Indeed, something very wrong is taking place --
as you said on your comment, the unicode repr. bytes for "测试" are E6B5 8BE8 AF95 -
which works on my utf-8 terminal here:
>>> d
'\xe6\xb5\x8b\xe8\xaf\x95'
>>> print d
测试
But look at the bytes on your "comment" unicode object:
comment code=u'\xe6\xb5\u2039\xe8\xaf\u2022'
Meaning part of your content are the utf-8 bytes for the comment
(the chars represented as "\xYY" and part is encoded as Unicode points
(the chares represented with \uYYYY ) - this indicates serious garbage.
MySQL has some catchs to proper decode (utf-8 or otherwise) encoded
text in it - one of which is passing a proper "charset" parameter
to the connection. But you did that already -
One attempt you can do is to pass the connection the option use_unicode=False -
and decode the utf-8 strings in your own code.
db = web.database(dbn='mysql', host="127.0.0.1",
user='test', pw='test', db='db_test', charset="utf8", use_unicode=False)
Check the options to connect for this and other parameters you might try:
http://mysql-python.sourceforge.net/MySQLdb.html
Regardless of getting it to work correctly, with the hints above, I got a workaround for you -- It looks like the Unicode characters (not the utf-8 raw bytes in the unicode objects)

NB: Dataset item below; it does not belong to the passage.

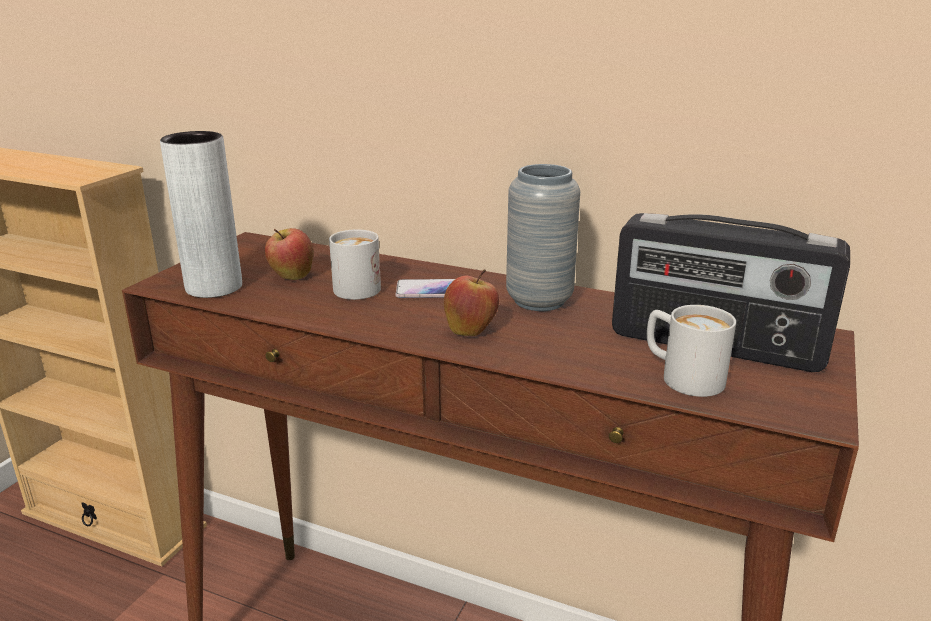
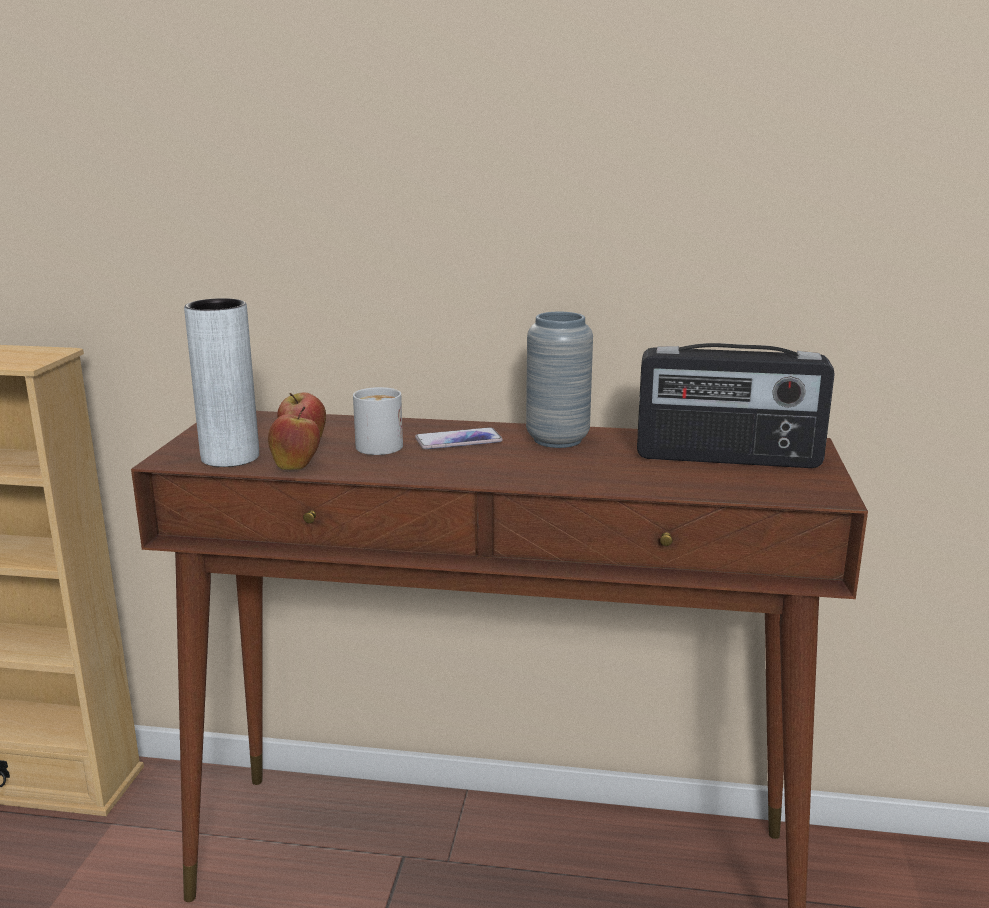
camera: 15 degrees left, 5 degrees down
(471, 330) = (512, 467): apple -> apple (296, 465)
(681, 376) = (712, 481): white mug -> none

in your encoded string are encoded in one of these encodings:
("cp1258", "cp1252", "palmos", "cp1254")
Of these, cp1252 is almost the same as "latin1" - which is the default charset MySQL uses
if it does not get the "charset" argument in the connection. But it is not only a matter
of web2py not passing it to the database, as you are getting mangled chars, not
just the wrong encoding - it is as if web2py is encoding and decoding your string back and forth, and ignoring encoding errors
From all of these encodings I could retrieve your original "测试" string,as an utf-8 byte string, doing, for example:
comment = comment.encode("cp1252", errors="ignore")
So, placing this line might work for you now, but guessing around with unicode is never good -
the proepr thing is to narrow down what is making web2py to give you those semi-decoded utf-8 strings on the first place, and make it stop there.
update
I checked here- this is what is happening - the correct utf-8 '\xe6\xb5\x8b\xe8\xaf\x95'string is read from the mysql, and before delivering it to you, (in the use_unicode=True case) 0- these bytes are being decoded as if they werhe "cp1252" - this yields the incorrect u'\xe6\xb5\u2039\xe8\xaf\u2022' unicode. It is probably a web2py error, like, it does not pass your "charset=utf8" parameter to the actual connection. When you set the "use_unicode=False" instead of giving you the raw bytes, it apparently picks the incorrect unicode, an dencode it using "utf-8" - this yields the
'\xc3\xa6\xc2\xb5\xe2\x80\xb9\xc3\xa8\xc2\xaf\xe2\x80\xa2'sequence you commented bellow (which is even more incorrect).
all in all, the workaround I mentioned above seems the only way to retrieve the original, correct string -that is, given the wrong unicode, do u'\xe6\xb5\u2039\xe8\xaf\u2022'.encode("cp1252", errors="ignore") - that is, short of
doing some other thing to set-up the database connection (or maybe update web2py or mysql drivers, if possible)
** update 2 **
I futrher checked the code in web2py dal.py file itself - it attempts to setup the connection as utf-8 by default - but it looks like it will try both MySQLdb and pymysql drivers -- if you have both installed try uninstalling pymysql, and leave only MySQLdb.